ShatnersWigIsActuallyAMammoth ·
23/04/2019 15:11
Saturday night, forthcoming bride and groom had a drinks at a pub for those who couldn't make stag or hen (although those who had been on those other events still went).
Discovered yesterday that very good friend of mine drove home. I don't know how much he had had to drink as I was only there two hours but many pints and some shots.
He knows he shouldn't have done it. I'm amazed he wasn't stopped as he had to drive through town (total journey 3 miles) and with it being bank holiday weekend and about 1.30 am there would have been plenty of police around.

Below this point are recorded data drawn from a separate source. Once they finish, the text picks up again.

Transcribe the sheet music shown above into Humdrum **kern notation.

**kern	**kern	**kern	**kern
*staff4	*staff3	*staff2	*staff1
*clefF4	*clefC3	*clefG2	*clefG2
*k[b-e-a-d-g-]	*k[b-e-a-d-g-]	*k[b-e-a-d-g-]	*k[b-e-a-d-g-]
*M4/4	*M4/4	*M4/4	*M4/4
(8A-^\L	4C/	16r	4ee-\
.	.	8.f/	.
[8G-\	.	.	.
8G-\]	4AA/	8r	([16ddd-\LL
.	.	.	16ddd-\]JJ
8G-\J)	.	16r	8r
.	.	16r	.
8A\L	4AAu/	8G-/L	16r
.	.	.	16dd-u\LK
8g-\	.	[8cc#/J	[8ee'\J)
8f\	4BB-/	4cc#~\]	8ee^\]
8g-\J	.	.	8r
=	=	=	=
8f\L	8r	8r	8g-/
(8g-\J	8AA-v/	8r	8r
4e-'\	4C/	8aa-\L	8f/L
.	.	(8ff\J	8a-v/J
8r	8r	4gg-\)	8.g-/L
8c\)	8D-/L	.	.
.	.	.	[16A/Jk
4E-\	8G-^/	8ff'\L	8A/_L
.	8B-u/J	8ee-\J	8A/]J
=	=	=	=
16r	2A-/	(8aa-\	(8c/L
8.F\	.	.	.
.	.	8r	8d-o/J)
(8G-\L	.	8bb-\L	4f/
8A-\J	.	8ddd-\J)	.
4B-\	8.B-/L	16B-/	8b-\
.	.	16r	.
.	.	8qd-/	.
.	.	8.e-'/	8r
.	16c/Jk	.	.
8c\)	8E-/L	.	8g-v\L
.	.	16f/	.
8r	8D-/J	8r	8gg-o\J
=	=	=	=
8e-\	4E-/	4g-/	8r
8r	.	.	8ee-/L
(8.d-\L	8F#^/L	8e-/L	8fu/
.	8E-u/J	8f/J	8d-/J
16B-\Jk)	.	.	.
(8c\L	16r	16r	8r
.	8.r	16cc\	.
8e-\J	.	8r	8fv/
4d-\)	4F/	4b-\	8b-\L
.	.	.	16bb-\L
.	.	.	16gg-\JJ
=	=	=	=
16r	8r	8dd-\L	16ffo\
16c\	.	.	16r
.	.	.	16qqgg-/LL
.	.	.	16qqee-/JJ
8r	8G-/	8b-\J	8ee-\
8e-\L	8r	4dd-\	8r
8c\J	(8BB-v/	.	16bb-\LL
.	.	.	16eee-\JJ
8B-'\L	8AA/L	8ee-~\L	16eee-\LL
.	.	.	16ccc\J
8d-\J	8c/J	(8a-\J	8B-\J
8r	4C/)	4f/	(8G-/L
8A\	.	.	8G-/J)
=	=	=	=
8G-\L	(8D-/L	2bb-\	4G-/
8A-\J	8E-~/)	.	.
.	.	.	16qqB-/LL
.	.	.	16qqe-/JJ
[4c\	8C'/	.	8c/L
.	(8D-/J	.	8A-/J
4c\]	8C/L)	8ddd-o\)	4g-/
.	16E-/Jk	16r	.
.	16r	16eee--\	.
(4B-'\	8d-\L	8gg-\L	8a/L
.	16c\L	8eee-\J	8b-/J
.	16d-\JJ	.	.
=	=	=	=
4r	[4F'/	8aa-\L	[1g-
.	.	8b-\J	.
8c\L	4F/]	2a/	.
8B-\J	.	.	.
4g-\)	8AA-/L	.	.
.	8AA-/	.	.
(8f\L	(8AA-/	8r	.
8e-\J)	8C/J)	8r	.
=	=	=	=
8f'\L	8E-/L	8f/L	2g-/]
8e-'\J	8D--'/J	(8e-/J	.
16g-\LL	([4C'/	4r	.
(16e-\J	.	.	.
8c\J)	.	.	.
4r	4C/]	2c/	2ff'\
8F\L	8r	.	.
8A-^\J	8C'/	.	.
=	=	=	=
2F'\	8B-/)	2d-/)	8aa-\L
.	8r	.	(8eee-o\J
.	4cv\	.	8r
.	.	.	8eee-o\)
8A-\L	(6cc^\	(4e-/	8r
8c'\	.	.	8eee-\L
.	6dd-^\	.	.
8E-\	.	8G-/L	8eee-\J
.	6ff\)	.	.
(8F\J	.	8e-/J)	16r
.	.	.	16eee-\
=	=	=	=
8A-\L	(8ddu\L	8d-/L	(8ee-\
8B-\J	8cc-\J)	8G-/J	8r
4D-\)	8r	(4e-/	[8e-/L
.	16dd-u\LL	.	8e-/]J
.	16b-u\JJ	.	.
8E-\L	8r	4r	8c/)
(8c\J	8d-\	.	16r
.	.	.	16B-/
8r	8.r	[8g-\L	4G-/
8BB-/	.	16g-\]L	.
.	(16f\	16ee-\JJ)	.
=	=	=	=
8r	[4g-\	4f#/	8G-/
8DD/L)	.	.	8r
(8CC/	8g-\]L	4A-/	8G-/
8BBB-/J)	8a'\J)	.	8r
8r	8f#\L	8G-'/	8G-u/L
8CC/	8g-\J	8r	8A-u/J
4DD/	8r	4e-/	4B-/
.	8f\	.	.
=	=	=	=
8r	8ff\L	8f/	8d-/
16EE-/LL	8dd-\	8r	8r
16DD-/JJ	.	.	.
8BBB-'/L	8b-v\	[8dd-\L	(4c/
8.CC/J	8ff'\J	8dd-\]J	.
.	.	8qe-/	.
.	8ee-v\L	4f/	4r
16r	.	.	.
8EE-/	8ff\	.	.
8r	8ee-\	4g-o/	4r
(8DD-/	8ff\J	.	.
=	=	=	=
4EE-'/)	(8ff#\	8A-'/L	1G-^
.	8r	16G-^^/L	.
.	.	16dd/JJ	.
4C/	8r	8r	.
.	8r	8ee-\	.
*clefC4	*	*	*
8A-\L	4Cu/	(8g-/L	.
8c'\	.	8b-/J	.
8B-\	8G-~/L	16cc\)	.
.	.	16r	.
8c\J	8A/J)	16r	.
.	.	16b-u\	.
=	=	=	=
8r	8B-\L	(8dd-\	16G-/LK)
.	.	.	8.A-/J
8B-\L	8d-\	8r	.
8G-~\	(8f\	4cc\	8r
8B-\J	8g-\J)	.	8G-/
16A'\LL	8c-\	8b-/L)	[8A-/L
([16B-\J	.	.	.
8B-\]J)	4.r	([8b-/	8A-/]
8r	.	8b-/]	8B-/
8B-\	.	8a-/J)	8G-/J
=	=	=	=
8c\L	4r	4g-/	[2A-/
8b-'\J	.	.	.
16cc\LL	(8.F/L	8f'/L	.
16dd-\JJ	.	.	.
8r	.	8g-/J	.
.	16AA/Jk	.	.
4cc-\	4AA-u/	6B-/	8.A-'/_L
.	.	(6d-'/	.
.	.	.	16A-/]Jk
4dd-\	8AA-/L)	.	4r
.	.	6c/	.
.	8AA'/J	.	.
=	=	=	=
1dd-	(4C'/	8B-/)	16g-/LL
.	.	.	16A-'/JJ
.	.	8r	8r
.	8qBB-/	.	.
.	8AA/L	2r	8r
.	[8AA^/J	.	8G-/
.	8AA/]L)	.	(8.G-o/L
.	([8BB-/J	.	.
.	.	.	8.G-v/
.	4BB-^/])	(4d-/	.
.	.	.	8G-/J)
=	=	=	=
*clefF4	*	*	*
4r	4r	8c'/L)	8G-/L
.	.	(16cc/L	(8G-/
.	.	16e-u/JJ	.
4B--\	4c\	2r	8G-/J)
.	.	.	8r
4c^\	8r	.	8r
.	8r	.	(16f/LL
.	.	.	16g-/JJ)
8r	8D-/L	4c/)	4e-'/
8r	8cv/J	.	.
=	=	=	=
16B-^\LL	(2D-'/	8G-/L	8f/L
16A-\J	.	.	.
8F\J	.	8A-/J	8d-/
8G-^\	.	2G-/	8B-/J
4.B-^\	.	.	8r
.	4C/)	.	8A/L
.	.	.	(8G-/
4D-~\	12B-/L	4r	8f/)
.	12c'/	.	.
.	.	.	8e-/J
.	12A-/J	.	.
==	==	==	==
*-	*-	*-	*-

Apparently this is "only" the second time he has done it, last time being about 20 years ago. He is well aware he shouldn't have done it, is rather mortified it happened at all but when he told me I called him a cunt (a word I have never uttered before) for endangering not just his own life but other people's.
He and his wife regularly get pissed - usually drive in, leave one car overnight in their work secure car park and then taxi home and then come and pick car up the next day.
I've been concerned for some time about the amount they drink but especially him. He has health issues, has put on a lot of weight and his mother in law (alcoholic) died aged 60 last year.
I said that the obvious answer is to always walk in or taxi in, then there is no danger of it being repeated. Or better still, drink a damn sight less. I rarely drink more than one glass of wine but if I do, I use the bus. Apparently reducing his intake is not an option.
I've been socialising less with them lately as their life revolves too much about going out for drinks rather than doing stuff. I've mentioned to another very close friend that this guy is a functioning alcoholic and that while I am happy to go out with them if we're doing things, if it is literally "pub?" I'm not going as I don't want to be enabling this behaviour. Friend seems to think it is not an issue. Another of our mutual friends (a dry alcoholic) also thinks this guy is a functioning alcoholic and is also only meeting up if we're doing things non-pub related now.
Sigh. Was I being unreasonable calling him a cunt? Am I being unreasonable in suggesting to another friend that she is enabling them by continuing to drink with them (she doesn't drink a lot herself but never used to drink at all)? If we go out to a film or go round their house to watch a film, they won't drink - but if they know someone else will go to the pub with them it's like they've been given permission to get pissed every weekend.